| WHAT NEEDS TO BE DONE |
What you give back must match the data exactly, minus the pictures.

| RAW DATA |
>>>

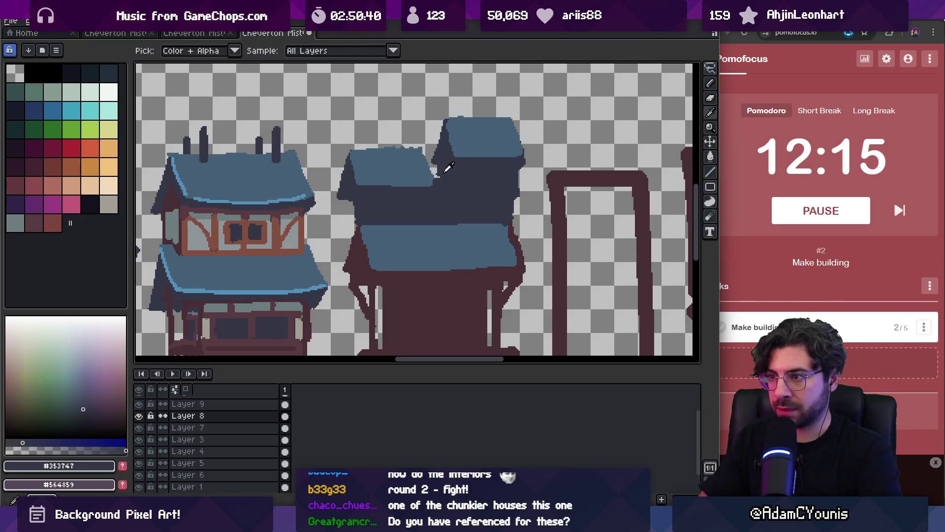
Step: Lasso the gap between the two upper roofs and fill it with dark #353747
key(z)
scroll(474, 144, down, 5)
scroll(474, 144, up, 5)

<<<

| SOLUTION |
Step: Lasso the gap between the two upper roofs and fill it with dark #353747
key(z)
scroll(474, 144, down, 5)
scroll(474, 144, up, 5)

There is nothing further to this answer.